You can get better information on urban land use on Twitter

Update: 2014-12-30 21:16 GMT

London: Geo-localised tweets can be a very useful source of information for urban planning and land use, a new study has found. Researchers have already done it in Manhattan, Madrid and London and have been able to identify, for example, nightlife areas of these large cities. Every day millions of citizens around the world generate massive amounts of geolocalised content using mobile applications and social networks.           

Especially on Twitter, which could become a sensor of interactions between people and their environment and provide guidelines for planning life in the city. A forgotten issue in urbanism is land use during the night time, with problems such as noise and dirt, which could be improved with this type of tool. Enrique and Vanessa Frias-Martinez, researchers at   Telefonica Research in Madrid and the University of Maryland (US) respectively, have suggested using geolocalised tweets for urban planning and land use.           

"Geolocalised tweets can be a very useful source of information for planning, since it is an activity carried out  by a large number of people who provide information on where  they are at a specific time and what they are doing," Enrique  said. The researcher points out that "thanks to the increased use of smartphones, social networks like Twitter and Facebook have made it possible to access and produce information ubiquitously."            

These networks, he added, generate tags with the event's geolocation. "For example, Twitter includes longitude-latitude information in the tweet if the user so desires.

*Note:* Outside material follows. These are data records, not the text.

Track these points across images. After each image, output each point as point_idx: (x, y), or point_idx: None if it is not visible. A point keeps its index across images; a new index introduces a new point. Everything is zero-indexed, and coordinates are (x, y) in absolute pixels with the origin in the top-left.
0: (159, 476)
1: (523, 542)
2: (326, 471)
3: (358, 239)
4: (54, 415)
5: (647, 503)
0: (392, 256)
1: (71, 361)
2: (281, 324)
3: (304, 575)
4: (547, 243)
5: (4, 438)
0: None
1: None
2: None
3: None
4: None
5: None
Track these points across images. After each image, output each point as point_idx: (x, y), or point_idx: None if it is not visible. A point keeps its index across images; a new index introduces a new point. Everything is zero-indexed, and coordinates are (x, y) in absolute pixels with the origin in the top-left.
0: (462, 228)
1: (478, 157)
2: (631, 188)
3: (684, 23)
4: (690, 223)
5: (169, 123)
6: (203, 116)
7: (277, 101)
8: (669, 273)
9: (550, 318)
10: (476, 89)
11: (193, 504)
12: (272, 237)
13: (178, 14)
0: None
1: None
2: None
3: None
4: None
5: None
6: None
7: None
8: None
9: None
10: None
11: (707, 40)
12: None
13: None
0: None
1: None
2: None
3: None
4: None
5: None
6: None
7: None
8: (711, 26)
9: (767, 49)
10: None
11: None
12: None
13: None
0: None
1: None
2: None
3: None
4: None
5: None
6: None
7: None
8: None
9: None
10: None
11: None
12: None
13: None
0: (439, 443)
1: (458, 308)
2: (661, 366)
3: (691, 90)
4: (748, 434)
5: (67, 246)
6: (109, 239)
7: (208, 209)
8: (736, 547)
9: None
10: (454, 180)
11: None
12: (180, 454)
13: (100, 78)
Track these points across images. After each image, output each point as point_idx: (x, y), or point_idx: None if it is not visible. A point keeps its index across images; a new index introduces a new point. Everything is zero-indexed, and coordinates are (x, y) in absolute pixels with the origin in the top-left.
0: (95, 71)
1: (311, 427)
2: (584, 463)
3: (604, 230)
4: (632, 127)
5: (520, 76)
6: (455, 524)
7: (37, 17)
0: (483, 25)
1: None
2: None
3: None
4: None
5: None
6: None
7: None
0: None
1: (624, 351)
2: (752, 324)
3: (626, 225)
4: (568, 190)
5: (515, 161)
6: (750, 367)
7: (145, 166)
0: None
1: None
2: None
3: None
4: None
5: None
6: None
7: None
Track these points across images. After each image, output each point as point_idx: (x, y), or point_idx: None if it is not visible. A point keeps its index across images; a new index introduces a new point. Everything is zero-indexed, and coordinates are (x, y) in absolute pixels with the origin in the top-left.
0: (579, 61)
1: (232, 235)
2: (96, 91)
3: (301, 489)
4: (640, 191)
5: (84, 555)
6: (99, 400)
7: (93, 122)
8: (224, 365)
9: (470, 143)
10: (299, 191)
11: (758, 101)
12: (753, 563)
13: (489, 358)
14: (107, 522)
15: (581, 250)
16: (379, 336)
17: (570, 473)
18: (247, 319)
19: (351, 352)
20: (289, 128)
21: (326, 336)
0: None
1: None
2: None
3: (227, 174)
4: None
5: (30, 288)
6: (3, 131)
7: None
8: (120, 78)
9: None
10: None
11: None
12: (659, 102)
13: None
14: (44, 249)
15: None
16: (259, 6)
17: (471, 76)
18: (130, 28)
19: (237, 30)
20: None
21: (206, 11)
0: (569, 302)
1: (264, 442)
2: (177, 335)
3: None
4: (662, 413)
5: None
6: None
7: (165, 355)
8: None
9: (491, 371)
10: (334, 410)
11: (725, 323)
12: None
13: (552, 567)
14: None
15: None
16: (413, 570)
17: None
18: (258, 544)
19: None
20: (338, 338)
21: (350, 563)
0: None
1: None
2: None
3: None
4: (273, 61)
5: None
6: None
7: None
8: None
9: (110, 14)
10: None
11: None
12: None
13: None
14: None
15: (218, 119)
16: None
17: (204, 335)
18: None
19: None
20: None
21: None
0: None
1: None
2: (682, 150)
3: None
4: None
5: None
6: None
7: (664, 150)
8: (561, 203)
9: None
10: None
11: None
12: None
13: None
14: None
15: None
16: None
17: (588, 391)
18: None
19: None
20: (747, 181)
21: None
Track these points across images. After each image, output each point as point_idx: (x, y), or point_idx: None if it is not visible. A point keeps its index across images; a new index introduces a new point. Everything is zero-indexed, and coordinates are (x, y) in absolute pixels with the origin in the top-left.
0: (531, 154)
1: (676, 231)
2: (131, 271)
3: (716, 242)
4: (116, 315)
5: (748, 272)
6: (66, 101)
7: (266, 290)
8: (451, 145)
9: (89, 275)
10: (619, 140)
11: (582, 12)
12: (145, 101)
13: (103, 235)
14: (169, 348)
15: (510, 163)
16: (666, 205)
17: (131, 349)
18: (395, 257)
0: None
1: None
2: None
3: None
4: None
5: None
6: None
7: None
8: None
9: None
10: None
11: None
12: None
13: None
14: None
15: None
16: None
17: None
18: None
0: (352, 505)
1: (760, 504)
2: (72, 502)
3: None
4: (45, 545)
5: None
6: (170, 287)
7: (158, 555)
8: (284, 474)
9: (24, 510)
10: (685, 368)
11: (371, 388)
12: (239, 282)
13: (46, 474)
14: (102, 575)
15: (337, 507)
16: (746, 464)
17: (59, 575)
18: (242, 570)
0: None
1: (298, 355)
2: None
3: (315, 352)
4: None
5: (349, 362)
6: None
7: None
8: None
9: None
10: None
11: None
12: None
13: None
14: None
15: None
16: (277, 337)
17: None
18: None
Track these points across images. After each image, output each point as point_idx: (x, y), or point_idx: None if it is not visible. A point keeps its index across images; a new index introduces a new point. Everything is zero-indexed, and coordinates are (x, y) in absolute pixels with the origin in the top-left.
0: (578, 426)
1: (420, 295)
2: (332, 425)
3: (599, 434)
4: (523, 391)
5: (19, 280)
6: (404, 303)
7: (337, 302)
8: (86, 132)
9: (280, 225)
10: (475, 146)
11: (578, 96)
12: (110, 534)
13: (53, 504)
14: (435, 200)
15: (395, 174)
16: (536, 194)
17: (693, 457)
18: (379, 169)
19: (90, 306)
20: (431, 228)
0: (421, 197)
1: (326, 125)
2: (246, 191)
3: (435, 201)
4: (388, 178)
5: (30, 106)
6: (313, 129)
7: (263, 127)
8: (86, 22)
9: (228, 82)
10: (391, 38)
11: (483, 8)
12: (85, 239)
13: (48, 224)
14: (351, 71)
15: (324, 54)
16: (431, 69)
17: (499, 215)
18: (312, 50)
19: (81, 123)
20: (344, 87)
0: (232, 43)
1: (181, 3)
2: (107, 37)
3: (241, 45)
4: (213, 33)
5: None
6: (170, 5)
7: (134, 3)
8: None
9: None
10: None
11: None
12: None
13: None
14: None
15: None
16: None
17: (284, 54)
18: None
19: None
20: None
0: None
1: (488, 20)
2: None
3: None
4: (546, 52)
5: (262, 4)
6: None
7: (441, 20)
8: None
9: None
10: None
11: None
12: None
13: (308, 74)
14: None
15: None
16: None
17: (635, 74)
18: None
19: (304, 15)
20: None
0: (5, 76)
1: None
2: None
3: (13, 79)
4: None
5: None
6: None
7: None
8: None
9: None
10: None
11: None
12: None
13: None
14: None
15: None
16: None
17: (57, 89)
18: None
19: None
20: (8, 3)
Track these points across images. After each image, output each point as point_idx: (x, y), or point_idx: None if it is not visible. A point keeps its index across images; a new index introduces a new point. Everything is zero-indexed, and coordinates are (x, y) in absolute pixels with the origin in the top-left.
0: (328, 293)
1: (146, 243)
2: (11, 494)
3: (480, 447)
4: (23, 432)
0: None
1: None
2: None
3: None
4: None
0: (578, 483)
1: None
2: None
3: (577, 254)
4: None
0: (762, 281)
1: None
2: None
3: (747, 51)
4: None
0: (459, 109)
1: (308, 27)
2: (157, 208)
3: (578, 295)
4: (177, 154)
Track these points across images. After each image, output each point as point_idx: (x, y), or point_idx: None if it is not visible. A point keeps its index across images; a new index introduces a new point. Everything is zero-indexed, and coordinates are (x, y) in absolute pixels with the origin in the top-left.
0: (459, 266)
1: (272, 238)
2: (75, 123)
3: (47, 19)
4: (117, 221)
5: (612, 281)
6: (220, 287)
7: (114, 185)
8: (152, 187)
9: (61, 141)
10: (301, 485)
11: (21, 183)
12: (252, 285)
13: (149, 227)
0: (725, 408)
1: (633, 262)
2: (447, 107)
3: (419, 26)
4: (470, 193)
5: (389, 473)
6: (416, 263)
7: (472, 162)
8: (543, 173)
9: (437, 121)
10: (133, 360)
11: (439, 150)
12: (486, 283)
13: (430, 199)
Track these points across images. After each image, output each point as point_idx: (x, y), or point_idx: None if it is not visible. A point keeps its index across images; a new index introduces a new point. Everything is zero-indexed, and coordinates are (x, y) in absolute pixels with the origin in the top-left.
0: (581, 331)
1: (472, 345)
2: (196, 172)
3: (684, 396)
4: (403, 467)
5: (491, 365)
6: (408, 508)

Amongst possible applications we have seen that this network could be highly suited to helping in urban planning, especially in  identifying land use," researchers said.            

Using Twitter, "you can capture information on urban land use more efficiently and for a much larger number of people than with questionnaires," said Enrique.     The new technique "automatically determines land uses in urban areas by grouping together geographical regions with  similar patterns of Twitter activity," researchers said.

Using aggregate activity of tweets, the researchers have studied land use in Manhattan, Madrid and London. In the first two cases they identified four uses: residential, business, daytime leisure (mainly parks and tourist areas) and nightlife areas. In London, they also established industrial land uses. These results were validated   with open data sources. The study was published in the journal Engineering  Applications of Artificial Intelligence.